Data Subyektif yang biasanya kita dapatkan pada saat melakukan pengkajian pada askep DHF ini adalah :
  • Demam / panas.
  • Lemah / kelemahan.
  • Mual, anorexia, sakit pada saat menelan.
  • Pegal-pegal pada seluruh tubuh.
  • Nyeri pada otot dan sendi.
  • Sakit kepala.
  • Konstipasi (sembelit).
Data Obyektif yang biasanya kita dapatkan pada saat melakukan pengkajian askep demam berdarah ini adalah :
  • Suhu tubuh tinggi, menggigil, wajah tampak kemerahan.
  • Mukosa mulut kering, perdarahan gusi, lidah kotor.
  • Tampak bintik merah pada kulit (petekia), uji torniquet (+), epistaksis, ekimosis, hematoma, hematemesis, melena.
  • Hiperemia pada tenggorokan.
  • Nyeri tekan pada epigastrik.
  • Pada palpasi teraba adanya pembesaran hati dan limpa.
Sedangkan pada pemeriksaan penunjang seperti pemeriksaan laboratorium darah biasanya akan didapatkan hasil pemeriksaan seperti halnya :
  1. Trombositopenia.
  2. Hemoglobin meningkat > 20 %.
  3. Ig G dengue didapatkan dengan hasil positif.
  4. Hemokonsentrasi (hematokrit meningkat).
  5. Pada pemeriksaan kimia darah akan didapatkan hipoproteinemia, hiponatremia, hipokloremia.
  6. Waktu perdarahan memanjang.
  7. SGOT/SGPT mungkin meningkat.
  8. Asidosis metabolik.
  9. Ureum dan pH darah mungkin meningkat.
  10. Pada pemeriksaan urine dijumpai albuminuria ringan.
Setelah kita melakukan pengkajian dan didapatkan data-data seperti diatas, maka langkah selanjutnya dalam pembuatan asuhan keperawatan adalah membuat diagnosa keperawatan.
Diagnosa keperawatan yang timbul dalam askep DHF ini diantaranya yaitu :
1. Peningkatan suhu tubuh berhubungan dengan proses penyakit (viremia).
Tujuan Yang diharapkan :
  • Suhu tubuh normal (36 – 370C).
  • Pasien bebas dari demam.
Intervensi Keperawatan :
  1. Observasi tanda-tanda vital (suhu, nadi, tensi, pernafasan) setiap 3 jam.
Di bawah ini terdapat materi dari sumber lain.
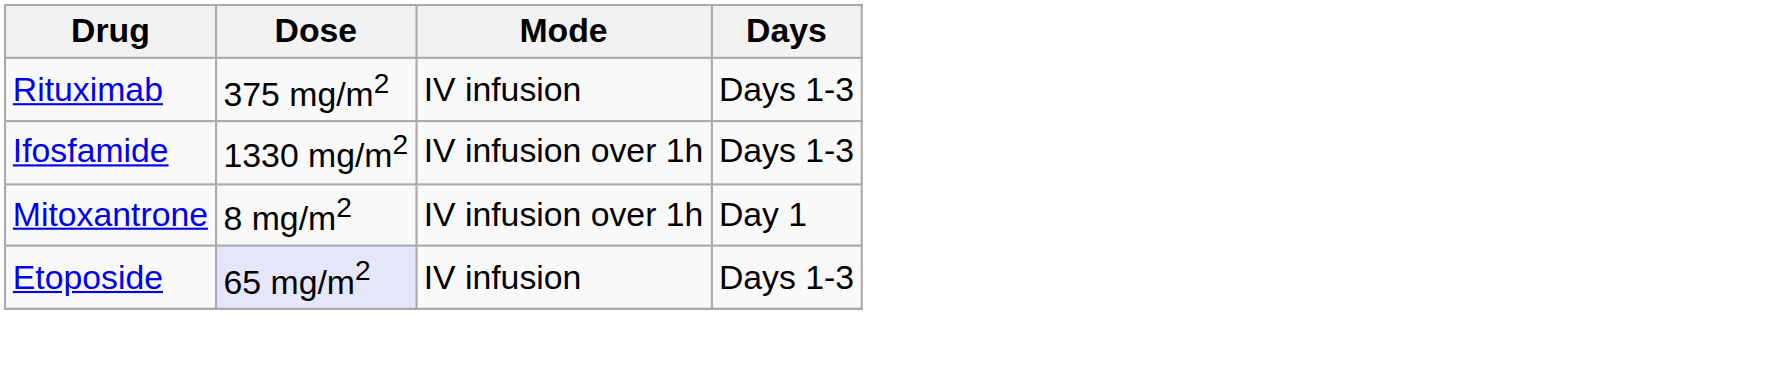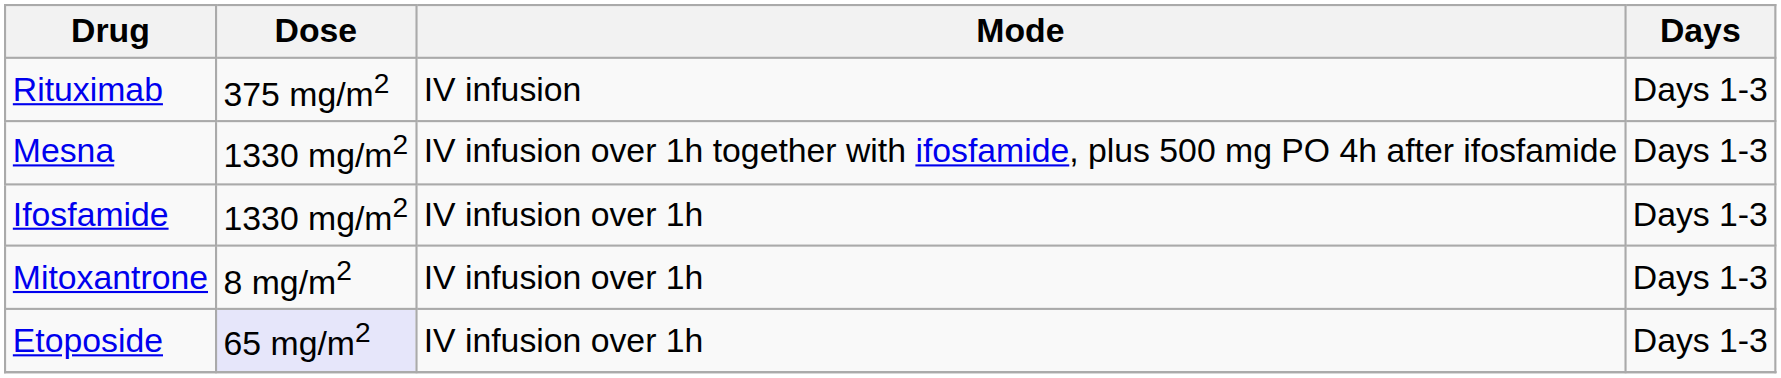+ row: Mesna | 1330 mg/m2 | IV infusion over 1h together with ifosfamide, plus 500 mg PO 4h after ifosfamide | Days 1-3
Mitoxantrone | Days: Day 1 -> Days 1-3
Etoposide | Mode: IV infusion -> IV infusion over 1h
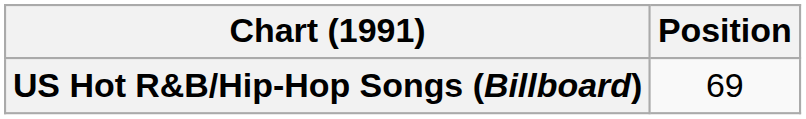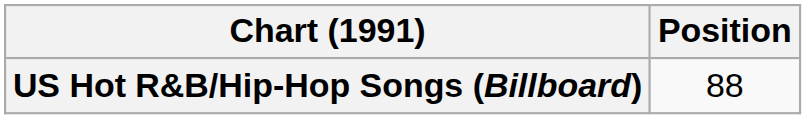US Hot R&B/Hip-Hop Songs (Billboard) | Position: 69 -> 88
  2. Kaji saat timbulnya demam.
  3. Berikan kompres hangat.
  4. Anjurkan pasien untuk banyak minum sekitar 2,5 liter/24 jam. 
  5. Kolaborasi medis dalam memberikan terapi cairan intravena dan obat-obatan sesuai program dokter.

2. Nyeri berhubungan dengan proses patologis penyakit.
Tujuan yang diharapkan :
  • Nyeri berkurang atau hilang.
  • Rasa nyaman pasien terpenuhi.
Intervensi Keperawatan :
  1. Kaji tingkat dan skala nyeri yang dialami pasien.
  2. Alihkan perhatian pasien dari rasa nyeri.
  3. Berikan posisi yang nyaman, usahakan situasi ruangan yang tenang dan theraupetik.
  4. Kolaborasi medis pemberian obat-obatan analgetik.

3. Gangguan pemenuhan kebutuhan nutrisi, kurang dari kebutuhan berhubungan dengan mual, muntah, anoreksia.
Tujuan yang diharapkan :
  • Kebutuhan nutrisi pasien terpenuhi.
  • Porsi makan pasien bisa dihabiskan.
Intervensi Keperawatan :
  1. Kaji keluhan mual, sakit menelan, dan muntah yang dialami pasien.
  2. Berikan makanan dalam porsi kecil dan dalam frekuensi yang sering.
  3. Berikan makanan yang mudah ditelan seperti halnya bubur.
  4. Catat jumlah / porsi makanan yang dihabiskan oleh pasien setiap hari.
  5. Kolaborasi medis dalam pemberian obat-obatan antiemetik.